--- WHAT THE EXERCISE ASKS ---
Reproduce every line of the data below word for word, keeping the original markup intact.

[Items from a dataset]
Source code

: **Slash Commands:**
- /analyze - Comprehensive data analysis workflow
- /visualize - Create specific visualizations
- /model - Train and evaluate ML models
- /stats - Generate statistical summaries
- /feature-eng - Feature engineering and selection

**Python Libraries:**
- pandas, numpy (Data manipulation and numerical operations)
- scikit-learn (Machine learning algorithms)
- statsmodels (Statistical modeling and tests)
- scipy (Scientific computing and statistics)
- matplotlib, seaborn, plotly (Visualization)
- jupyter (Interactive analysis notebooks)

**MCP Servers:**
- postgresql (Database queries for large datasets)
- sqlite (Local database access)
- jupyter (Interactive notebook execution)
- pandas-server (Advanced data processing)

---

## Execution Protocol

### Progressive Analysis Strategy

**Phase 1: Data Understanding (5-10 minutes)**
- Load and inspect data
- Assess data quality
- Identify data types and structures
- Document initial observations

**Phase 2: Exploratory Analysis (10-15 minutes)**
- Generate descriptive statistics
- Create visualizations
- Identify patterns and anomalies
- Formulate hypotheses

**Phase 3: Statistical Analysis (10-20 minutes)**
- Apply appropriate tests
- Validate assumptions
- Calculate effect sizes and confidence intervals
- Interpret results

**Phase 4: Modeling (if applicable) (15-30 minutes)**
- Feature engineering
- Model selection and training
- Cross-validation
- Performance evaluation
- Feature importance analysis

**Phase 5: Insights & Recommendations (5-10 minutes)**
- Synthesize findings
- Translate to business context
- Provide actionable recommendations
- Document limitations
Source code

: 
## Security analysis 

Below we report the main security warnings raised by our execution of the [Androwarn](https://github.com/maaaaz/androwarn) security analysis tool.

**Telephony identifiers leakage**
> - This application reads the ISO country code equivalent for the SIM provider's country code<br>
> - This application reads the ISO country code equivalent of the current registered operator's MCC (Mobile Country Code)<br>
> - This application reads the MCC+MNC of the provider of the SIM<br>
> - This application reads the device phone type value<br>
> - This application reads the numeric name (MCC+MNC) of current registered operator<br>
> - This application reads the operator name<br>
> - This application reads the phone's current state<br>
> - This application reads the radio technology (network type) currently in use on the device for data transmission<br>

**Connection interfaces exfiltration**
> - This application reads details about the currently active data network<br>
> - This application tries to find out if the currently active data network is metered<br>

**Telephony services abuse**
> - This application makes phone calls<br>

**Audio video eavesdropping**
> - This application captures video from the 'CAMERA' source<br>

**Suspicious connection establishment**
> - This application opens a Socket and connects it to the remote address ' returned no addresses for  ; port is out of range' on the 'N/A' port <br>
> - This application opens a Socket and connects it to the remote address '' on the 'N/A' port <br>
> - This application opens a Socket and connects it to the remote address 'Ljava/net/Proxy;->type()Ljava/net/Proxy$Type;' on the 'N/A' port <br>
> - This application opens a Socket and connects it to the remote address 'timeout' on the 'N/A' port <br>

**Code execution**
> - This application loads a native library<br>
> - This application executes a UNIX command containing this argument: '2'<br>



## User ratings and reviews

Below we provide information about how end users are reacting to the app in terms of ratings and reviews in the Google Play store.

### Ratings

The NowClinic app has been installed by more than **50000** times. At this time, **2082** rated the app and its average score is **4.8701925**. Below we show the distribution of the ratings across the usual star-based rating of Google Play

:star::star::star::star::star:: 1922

--- RESULT BELOW ---
Source code

: **Slash Commands:**
- /analyze - Comprehensive data analysis workflow
- /visualize - Create specific visualizations
- /model - Train and evaluate ML models
- /stats - Generate statistical summaries
- /feature-eng - Feature engineering and selection

**Python Libraries:**
- pandas, numpy (Data manipulation and numerical operations)
- scikit-learn (Machine learning algorithms)
- statsmodels (Statistical modeling and tests)
- scipy (Scientific computing and statistics)
- matplotlib, seaborn, plotly (Visualization)
- jupyter (Interactive analysis notebooks)

**MCP Servers:**
- postgresql (Database queries for large datasets)
- sqlite (Local database access)
- jupyter (Interactive notebook execution)
- pandas-server (Advanced data processing)

---

## Execution Protocol

### Progressive Analysis Strategy

**Phase 1: Data Understanding (5-10 minutes)**
- Load and inspect data
- Assess data quality
- Identify data types and structures
- Document initial observations

**Phase 2: Exploratory Analysis (10-15 minutes)**
- Generate descriptive statistics
- Create visualizations
- Identify patterns and anomalies
- Formulate hypotheses

**Phase 3: Statistical Analysis (10-20 minutes)**
- Apply appropriate tests
- Validate assumptions
- Calculate effect sizes and confidence intervals
- Interpret results

**Phase 4: Modeling (if applicable) (15-30 minutes)**
- Feature engineering
- Model selection and training
- Cross-validation
- Performance evaluation
- Feature importance analysis

**Phase 5: Insights & Recommendations (5-10 minutes)**
- Synthesize findings
- Translate to business context
- Provide actionable recommendations
- Document limitations
Source code

: 
## Security analysis 

Below we report the main security warnings raised by our execution of the [Androwarn](https://github.com/maaaaz/androwarn) security analysis tool.

**Telephony identifiers leakage**
> - This application reads the ISO country code equivalent for the SIM provider's country code<br>
> - This application reads the ISO country code equivalent of the current registered operator's MCC (Mobile Country Code)<br>
> - This application reads the MCC+MNC of the provider of the SIM<br>
> - This application reads the device phone type value<br>
> - This application reads the numeric name (MCC+MNC) of current registered operator<br>
> - This application reads the operator name<br>
> - This application reads the phone's current state<br>
> - This application reads the radio technology (network type) currently in use on the device for data transmission<br>

**Connection interfaces exfiltration**
> - This application reads details about the currently active data network<br>
> - This application tries to find out if the currently active data network is metered<br>

**Telephony services abuse**
> - This application makes phone calls<br>

**Audio video eavesdropping**
> - This application captures video from the 'CAMERA' source<br>

**Suspicious connection establishment**
> - This application opens a Socket and connects it to the remote address ' returned no addresses for  ; port is out of range' on the 'N/A' port <br>
> - This application opens a Socket and connects it to the remote address '' on the 'N/A' port <br>
> - This application opens a Socket and connects it to the remote address 'Ljava/net/Proxy;->type()Ljava/net/Proxy$Type;' on the 'N/A' port <br>
> - This application opens a Socket and connects it to the remote address 'timeout' on the 'N/A' port <br>

**Code execution**
> - This application loads a native library<br>
> - This application executes a UNIX command containing this argument: '2'<br>



## User ratings and reviews

Below we provide information about how end users are reacting to the app in terms of ratings and reviews in the Google Play store.

### Ratings

The NowClinic app has been installed by more than **50000** times. At this time, **2082** rated the app and its average score is **4.8701925**. Below we show the distribution of the ratings across the usual star-based rating of Google Play

:star::star::star::star::star:: 1922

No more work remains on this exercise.